First, serving shows the full extent of our love. John writes that Jesus "showed them the full extent of his love" through this act. If I want to demonstrate love to my wife, my children, or even my neighbors, I serve them. It's the most tangible way to show someone they matter.

Second, serving flows from security, not insecurity. John carefully notes that "Jesus knew that the Father had put all things under his power, and that he had come from God and was returning to God." Jesus wasn't threatened by performing the most menial task at his own banquet because he was secure in his identity.

Here's something I've learned: the better you feel about yourself, the easier it is to stoop down. And the more you stoop down, the better you feel about yourself. Only strong people serve. Weak people can't handle the thought that others might see them as subservient.

Third, serving bonds us to people, to the cause, and to God.
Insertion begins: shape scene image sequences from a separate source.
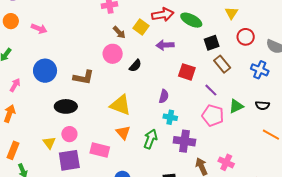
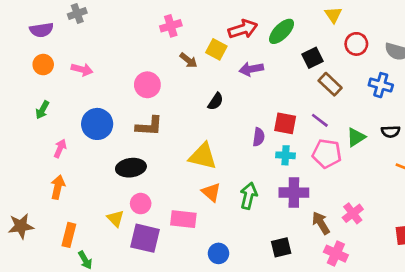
green ellipse: (191, 20) -> (282, 31), turned -65
pink circle: (113, 54) -> (147, 85), moved
red square: (187, 72) -> (285, 123), moved
cyan cross: (170, 117) -> (285, 155), moved
purple square: (69, 160) -> (145, 238), turned 30
pink cross: (226, 162) -> (353, 213), turned 35

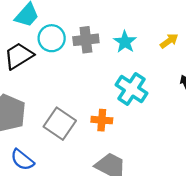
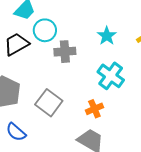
gray cross: (86, 40) -> (65, 52), moved
orange cross: (102, 120) -> (94, 109), moved, turned -30

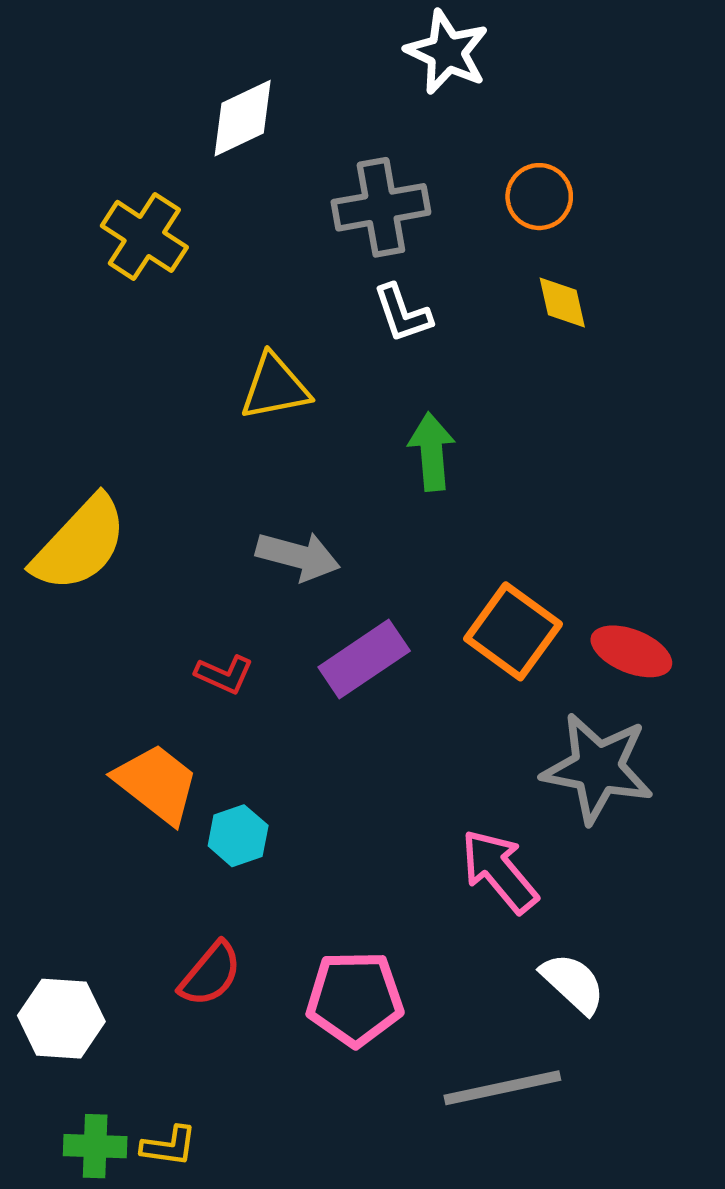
When Peter initially resisted having his feet washed, Jesus told him, "Unless I wash you, you have no part in me." Service creates connection. It builds bridges. It weaves our hearts together with the people we serve and the God we follow.

The Volunteer Revolution
Here's what many people don't realize: Jesus built his entire movement on volunteers. He could have chosen any number of strategies. He could have been a solo act, hired professional staff, or required mandatory service from his followers. Instead, he chose to advance God's kingdom primarily through ordinary people volunteering their time and talents.
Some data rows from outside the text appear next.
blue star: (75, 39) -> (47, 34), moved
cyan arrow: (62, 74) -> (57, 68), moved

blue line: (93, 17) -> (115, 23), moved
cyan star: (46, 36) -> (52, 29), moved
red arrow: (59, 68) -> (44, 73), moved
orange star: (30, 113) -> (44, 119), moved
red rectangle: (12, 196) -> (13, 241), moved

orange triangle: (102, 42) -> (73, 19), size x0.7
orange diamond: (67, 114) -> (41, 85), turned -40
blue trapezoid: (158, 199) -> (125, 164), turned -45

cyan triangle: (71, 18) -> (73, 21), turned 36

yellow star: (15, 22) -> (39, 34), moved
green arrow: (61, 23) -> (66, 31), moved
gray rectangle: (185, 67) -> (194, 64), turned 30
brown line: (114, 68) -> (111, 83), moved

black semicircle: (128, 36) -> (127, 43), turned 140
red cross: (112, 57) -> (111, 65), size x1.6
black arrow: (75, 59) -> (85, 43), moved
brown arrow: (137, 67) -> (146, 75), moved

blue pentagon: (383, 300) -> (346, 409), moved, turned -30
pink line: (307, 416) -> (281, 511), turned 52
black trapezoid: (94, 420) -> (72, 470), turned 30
This wasn't an accident. From the early church in Acts to Paul's instructions about spiritual gifts, the entire New Testament assumes that ministry happens through unpaid servants using their God-given abilities to bless others.

Yet somehow, many churches today have drifted from this biblical model. They've created a consumer culture where people shop for churches based on what programs and services are offered to them, rather than asking, "How can I serve?"

Paul, arguably the greatest Christian leader of all time, consistently introduced himself as a "servant" or "bondservant of Jesus Christ." That was his fundamental identity. Not CEO, not celebrity, not even "apostle"—servant.

Grace Delivered Person to Person
Here's the beautiful truth I've discovered: God's primary method of delivering grace to his children today is through his other children serving them. When we serve according to our spiritual gifts, we become conduits of God's love to a world that desperately needs it.
The Greek word for grace is charis. The word for spiritual gift is charisma—because we who have experienced grace get to be givers of grace to others through our service.
God uses no backup plan. In our day and age, he has asked his servants to communicate the full extent of his love through serving and sharing. He gives us internal assistance through spiritual gifts, but his delivery system is us.

Taking the Towel
At the end of that Thursday night, after Jesus had finished washing feet and explaining his actions, he wrapped the towel around his arm, looked at his followers, and said, "I have set you an example that you should do as I have done for you."

He couldn't have been clearer: "I took the towel. Now you take the towel."

This isn't just a nice suggestion or an optional add-on to faith. Jesus expects his followers to serve. He can't imagine the world working any other way. It's the very reason he came—to give life in all its fullness, and fullness involves service.

I think about that often as I navigate my own busy life. Why should I make time to serve others? Because it shows the full extent of my love. Because I'm secure enough in who I am to get on my knees. Because it bonds me to people, to God's cause, and to God himself.
And because somewhere, in the mystery of divine grace, my simple acts of service become God's way of touching someone else's life.

Jesus knew that serving people changes their lives. But here's what I've discovered in my own journey: it changes the servant's life too. Every time I pick up the towel—whether it's helping a neighbor, volunteering at church, or simply making breakfast for someone I love—I become a little more like the man who knelt down and washed feet on his final night.
That's a transformation worth living for.

Of all the ways to spend your time, the most effective way is to serve people. Because serving people will change their lives—and yours.